于 2021-10-09 21:19:52 首次发布

本文链接：https://blog.csdn.net/qq_42554780/article/details/120679313

版权

机器学习专栏收录该内容

6 篇文章 7 订阅

订阅专栏

文章目录

1 摘要

决策树可用于解决分类任务、回归任务甚至多输出任务。
决策树是随机森林的基本组成部分。
决策树是白盒模型，可以可视化地检查预测的细节。

2 将决策树用于分类任务

2.1 数据集的加载与模型训练

from sklearn.datasets import load_iris
from sklearn.tree import DecisionTreeClassfier
iris = load_iris()  #加载数据集

X = iris[:, 2:]    #选最后两行特征（花瓣的长度和宽度）作为训练样本
y = iris.target    #数据集的标签
decicion_tree_classfier = DecisionTreeClassfier(max_depth = 2)
decicion_tree_classfier.fit(X,y)

DecisionTreeClassifier(
ccp_alpha=0.0,
class_weight=None, criterion=‘gini’,
max_depth=2,
max_features=None,
max_leaf_nodes=None,
min_impurity_decrease=0.0,
min_impurity_split=None,
min_samples_leaf=1,
min_samples_split=2,
min_weight_fraction_leaf=0.0,
presort=‘deprecated’,
random_state=42,
splitter=‘best’)

2.2 决策树可视化工具的使用

from graphviz import Source
from sklearn.tree import export_graphviz
export_graphviz(decicion_tree_classfier,
        out_file=os.path.join(IMAGES_PATH, "iris_tree.dot"),
        feature_names = iris.feature_names[2:],
        class_names = iris.target_names,
        rounded = True,
        filled = True)
Source.from_file(os.path.join(IMAGES_PATH, "iris_tree.dot"))

在这里插入图片描述

2.3 决策边界的绘制

import matplotlib.pyplot as plt
from matplotlib.colors import ListedColormap
def plot_decision_boundary(classifier, X, y, axs=[0,7.5,0,3]):
    
  	# 1.画网格（横纵坐标的范围作为参数传入）
  	xx1 = np,linspace(axs[0],axs[1],100)
  	xx2 = np,linspace(axs[2],axs[3],100)
  	x1, x2 = np.meshgrid(xx1, xx2)
  	X_new = np.array([x1.ravel(),x2.ravel()]).T
  
    # 2.算出网格中各个点的预测结果(x1.shape=(100,100))            
  	y_pred = classfier.predict(X_new).reshape(x1.shape)
  
	# 3.为不同的类别分配不同的颜色，并依照上面得到的网格预测结果画出不同区域不同颜色
  	colors = ('red', 'blue', 'green', 'gray', 'cyan')
 	cmap = ListedColormap(colors[:len(np.unique(y))
	plt.contourf(x1, x2, y_pred, alpha=0.5, cmap=cmap)

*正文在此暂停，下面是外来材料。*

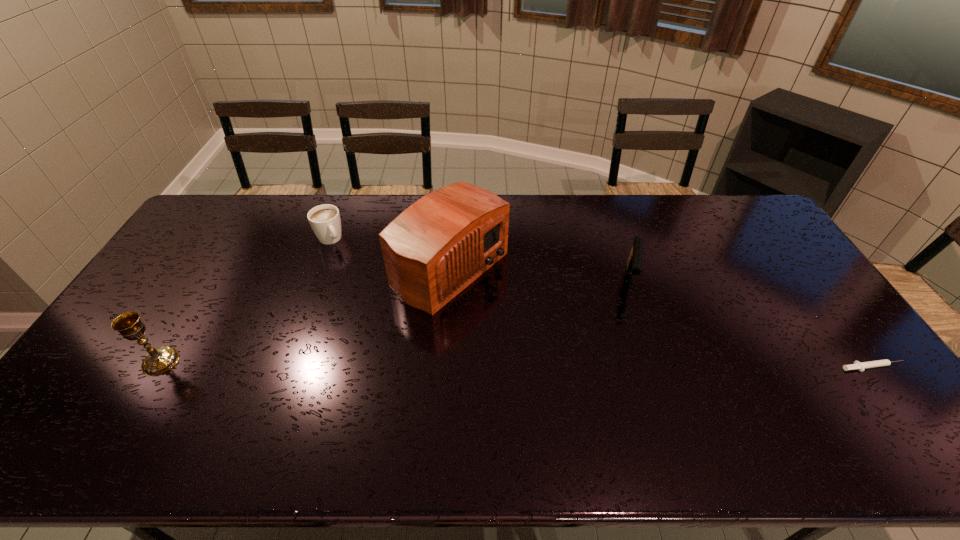
I want to click on free space located on the front-facing side of the radio receiver, so click(581, 350).

What are the coordinates of `cappuccino positioned at the far edge` in the screenshot? It's located at (325, 221).

Locate an element on the screen. This screenshot has height=540, width=960. radio receiver that is positioned at the far edge is located at coordinates (435, 248).

Locate an element on the screen. The height and width of the screenshot is (540, 960). object present at the left edge is located at coordinates (158, 361).

Locate an element on the screen. object at the right edge is located at coordinates (861, 366).

In the image, there is a desktop. Identify the location of vacant area at the far edge. The width and height of the screenshot is (960, 540). (661, 199).

Find the location of a particular element. Image resolution: width=960 pixels, height=540 pixels. vacant space at the near edge of the desktop is located at coordinates (240, 407).

This screenshot has height=540, width=960. In the image, there is a desktop. What are the coordinates of `vacant space at the left edge` in the screenshot? It's located at (156, 302).

In the image, there is a desktop. What are the coordinates of `free space at the right edge` in the screenshot? It's located at (837, 375).

This screenshot has width=960, height=540. Identify the location of free spot at the far right corner of the desktop. (735, 205).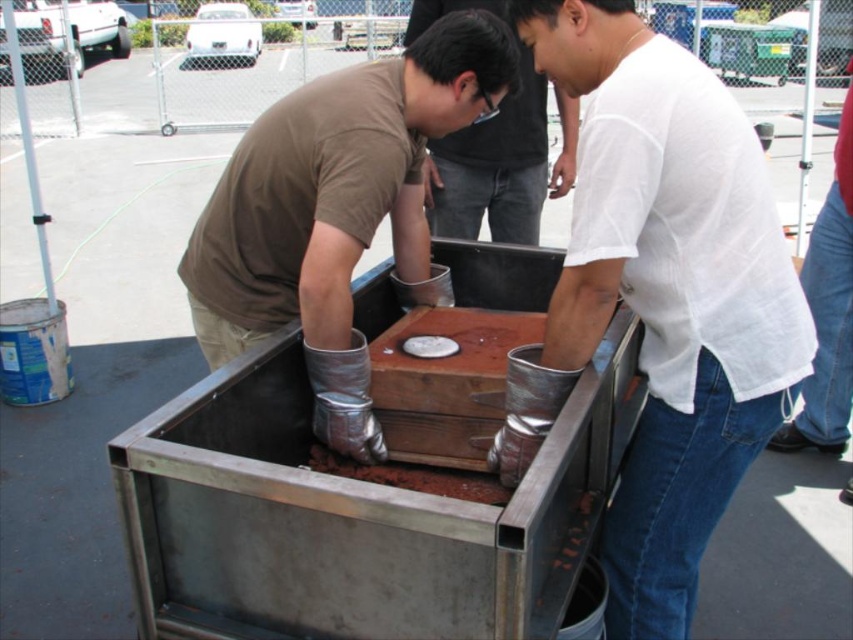
You are a safety inspector observing the scene. You notice the silver metallic gloves at center and the matte black shirt at center. According to safety protocols, which item should be visible to ensure proper protection? Explain your reasoning.

The silver metallic gloves at center should be visible because they are in front of the matte black shirt at center, ensuring that the gloves are properly covering the hands and providing necessary protection.

You are a safety inspector checking the equipment of workers near a hazardous material container. You notice the silver metallic gloves at center and the matte black shirt at center. Which piece of equipment is positioned to the left of the other?

The silver metallic gloves at center is to the left of matte black shirt at center according to the description.

You are a safety inspector evaluating the scene. You notice the silver metallic gloves at center and the matte black shirt at center. Based on their widths, which object might pose a risk if they were to be placed side by side in a confined space?

The silver metallic gloves at center are wider than the matte black shirt at center, so placing them side by side in a confined space might pose a risk due to their larger width.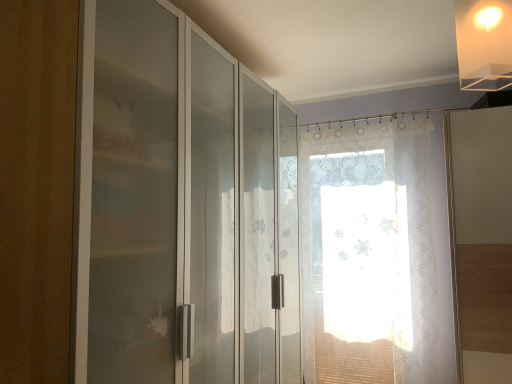
Question: Can you confirm if translucent floral curtain at center is taller than translucent acrylic lampshade at upper right?

Choices:
 (A) yes
 (B) no

Answer: (A)

Question: From a real-world perspective, is translucent floral curtain at center on translucent acrylic lampshade at upper right?

Choices:
 (A) no
 (B) yes

Answer: (A)

Question: Is translucent floral curtain at center behind translucent acrylic lampshade at upper right?

Choices:
 (A) no
 (B) yes

Answer: (B)

Question: Is translucent floral curtain at center turned away from translucent acrylic lampshade at upper right?

Choices:
 (A) no
 (B) yes

Answer: (A)

Question: Does translucent floral curtain at center appear on the left side of translucent acrylic lampshade at upper right?

Choices:
 (A) no
 (B) yes

Answer: (A)

Question: Considering the relative sizes of translucent floral curtain at center and translucent acrylic lampshade at upper right in the image provided, is translucent floral curtain at center smaller than translucent acrylic lampshade at upper right?

Choices:
 (A) no
 (B) yes

Answer: (A)

Question: Does frosted glass cabinet at left lie behind translucent floral curtain at center?

Choices:
 (A) yes
 (B) no

Answer: (B)

Question: Can you confirm if frosted glass cabinet at left is smaller than translucent floral curtain at center?

Choices:
 (A) yes
 (B) no

Answer: (B)

Question: Is frosted glass cabinet at left taller than translucent floral curtain at center?

Choices:
 (A) yes
 (B) no

Answer: (B)

Question: Is frosted glass cabinet at left positioned beyond the bounds of translucent floral curtain at center?

Choices:
 (A) yes
 (B) no

Answer: (A)

Question: Is the position of frosted glass cabinet at left less distant than that of translucent floral curtain at center?

Choices:
 (A) yes
 (B) no

Answer: (A)

Question: Can you confirm if frosted glass cabinet at left is wider than translucent floral curtain at center?

Choices:
 (A) yes
 (B) no

Answer: (A)

Question: Considering the relative positions of translucent floral curtain at center and frosted glass cabinet at left in the image provided, is translucent floral curtain at center to the right of frosted glass cabinet at left from the viewer's perspective?

Choices:
 (A) yes
 (B) no

Answer: (A)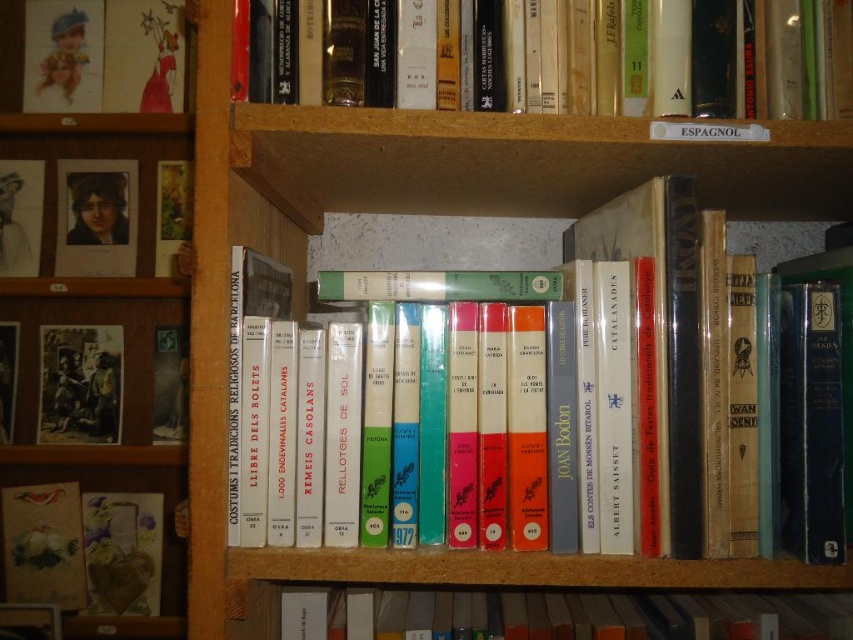
Question: Which point is farther to the camera?

Choices:
 (A) hardcover book at upper center
 (B) hardcover book at center
 (C) matte black photograph at left

Answer: (C)

Question: Is hardcover book at upper center bigger than hardcover books at center?

Choices:
 (A) no
 (B) yes

Answer: (A)

Question: Among these points, which one is nearest to the camera?

Choices:
 (A) (117, 340)
 (B) (712, 502)
 (C) (3, 524)

Answer: (B)

Question: Can you confirm if wooden bookshelf at center is positioned above matte black photograph at left?

Choices:
 (A) yes
 (B) no

Answer: (A)

Question: Considering the real-world distances, which object is farthest from the wooden bookshelf at center?

Choices:
 (A) matte black photograph at left
 (B) hardcover book at upper center

Answer: (B)

Question: Does wooden bookshelf at center appear on the right side of matte cardboard book at lower left?

Choices:
 (A) no
 (B) yes

Answer: (B)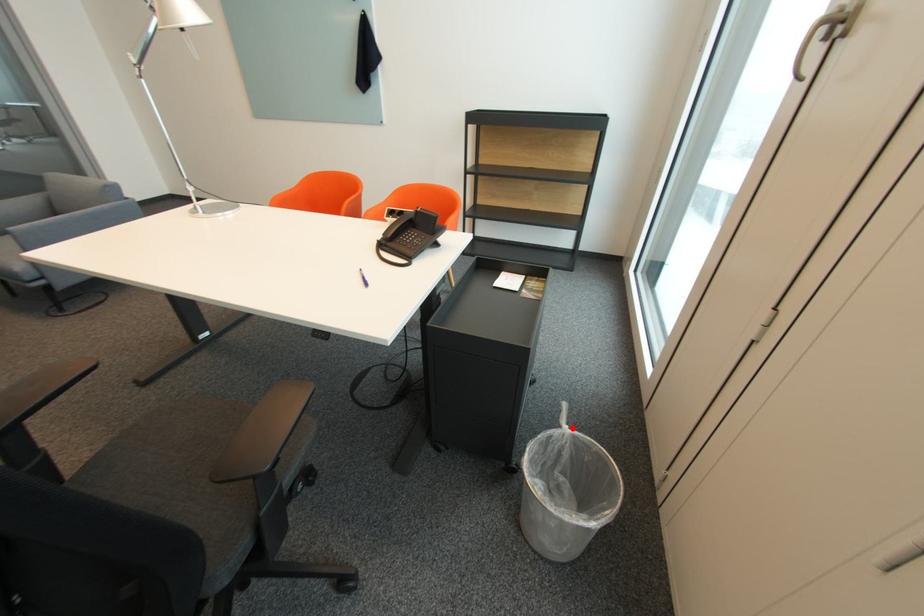
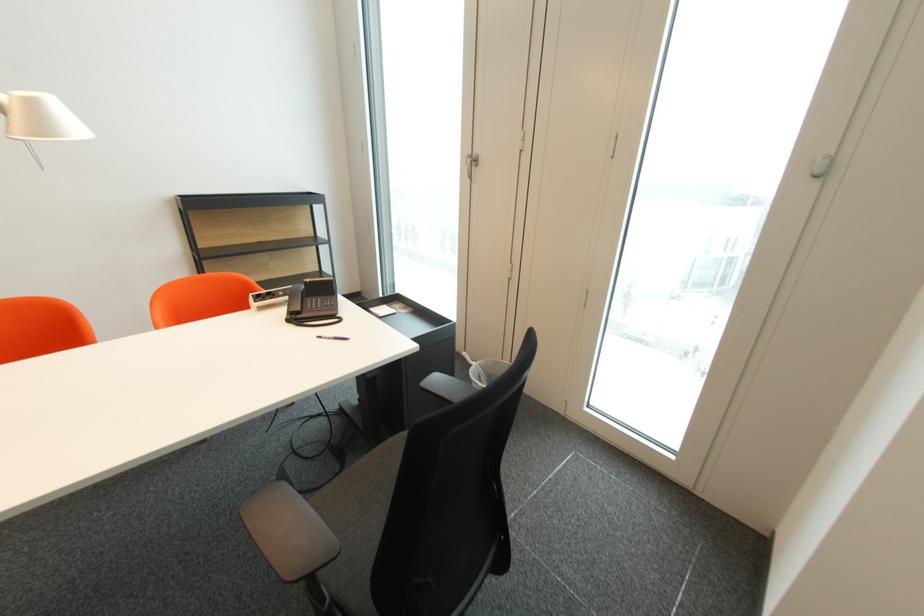
Question: I am providing you with two images of the same scene from different viewpoints. Image1 has a red point marked. In image2, the corresponding 3D location appears at what relative position? Reply with the corresponding letter.

Choices:
 (A) Closer
 (B) Farther

Answer: (B)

     # 4.画出训练样本（需要将draw_train指定为True）            
  	plt.plot(X[:,0][y==0],X[:,1][y==0],"ro",label="Iris setosa")
  	plt.plot(X[:,0][y==1],X[:,1][y==1],"bs",label="Iris versicolor")      
  	plt.plot(X[:,0][y == 2],X[:,1][y==2],"g^",label="Iris virginica") 
                               
# 画出横纵坐标的标签
plt.xlabel("Petal Length")  
plt.ylabel("Petal Width")                           
plt.figure(figsize=(8, 4))                
# X = iris[:, 2:] —— 选最后两行特征（长度和宽度）作为训练样本
# y = iris.target —— 数据集的标签 
plot_decision_boundary(decicion_tree_classfier, X, y)
plt.text(1.40, 1.0, "Depth=0", fontsize=15)
plt.text(3.2, 1.80, "Depth=1", fontsize=13)
plt.show() 
                                 
# 两个[]中分别为所画线条的x轴的左右界坐标、y轴的上下界坐标
plt.plot([2.45, 2.45], [0, 3], "k-", linewidth=2)
plt.plot([2.45, 7.5], [1.75, 1.75], "k--", linewidth=2)
plt.plot([4.95, 4.95], [0, 1.75], "k:", linewidth=2)
plt.plot([4.85, 4.85], [1.75, 3], "k:", linewidth=2)
plt.text(4.05, 0.5, "(Depth=2)", fontsize=11)

在这里插入图片描述

2.4 数学原理

2.4.1 决策树分割的标准（度量不纯度的指标）

基尼杂质度：
$G_i=1-\sum_{k=1}^n p_{i,k}^2$
熵：
$H_i=-\sum_{k=1, p_{i,k} \ne 0}^n p_{i,k}^2 \ log_2(p_{i,k})$
分类误差：
$I_E=1-max\{p(i\ |\ t)\}$

2.4.2 三种分割标准的区别

分类误差对节点的分类概率变化不敏感，不推荐使用在决策树中
基尼杂质度的计算速度比熵快一点点，故作为默认的分割标准
熵趋向于产生稍微更平衡的树，而基尼杂质度偏向于将树中最常出现的一类隔离开来

2.4.3 使用CART算法训练用于分类任务的决策树

CART算法用于分类时的损失函数:
$J(k,t_k)=\frac {m_{left}}{m}G_{left}+\frac {m_{right}}{m}G_{right}$
训练的目的：

递归向上地求损失函数，最终得到一个根节点处的损失函数。训练的最终目的是找到一组合适的阈值，使得最该损失函数最小。

在这里插入图片描述

2.4.4 算法复杂度

预测的复杂度： $O(log_2\ m)$
训练的复杂度： $O(n×m \ log_2 \ m)$

训练的复杂度较高，对于数量较少的训练集，可以使用预排序。

2.5 超参数

2.5.1 常用超参数

max_depth：用于控制决策树的最大深度maximum_depth；
min_samples_split：一个节点在被分割前必须拥有的最小样本数；
min_samples_leaf：叶节点必须拥有的最小样本数
min_weight_fraction_leaf：叶节点必须拥有的最小样本数与总样本数之比
max_leaf_nodes：叶节点必须拥有的最大样本数
max_features：用于每个节点进行分割的最大特征数

2.5.2 调参

观察 min_samples_leaf 对决策树拟合效果的影响

from sklearn.datasets import make_moons

在这里插入图片描述

Xmoon, ymoon = make_moons(n_samples=100, noise=0.25, random_state=53)
# 不指定，min_samples_leaf默认为1
decision_tree_clf1 = DecisionTreeClassifier(random_state=42)
decision_tree_clf2 = DecisionTreeClassifier(min_samples_leaf=2, random_state=42)
decision_tree_clf3 = DecisionTreeClassifier(min_samples_leaf=10,random_state=42)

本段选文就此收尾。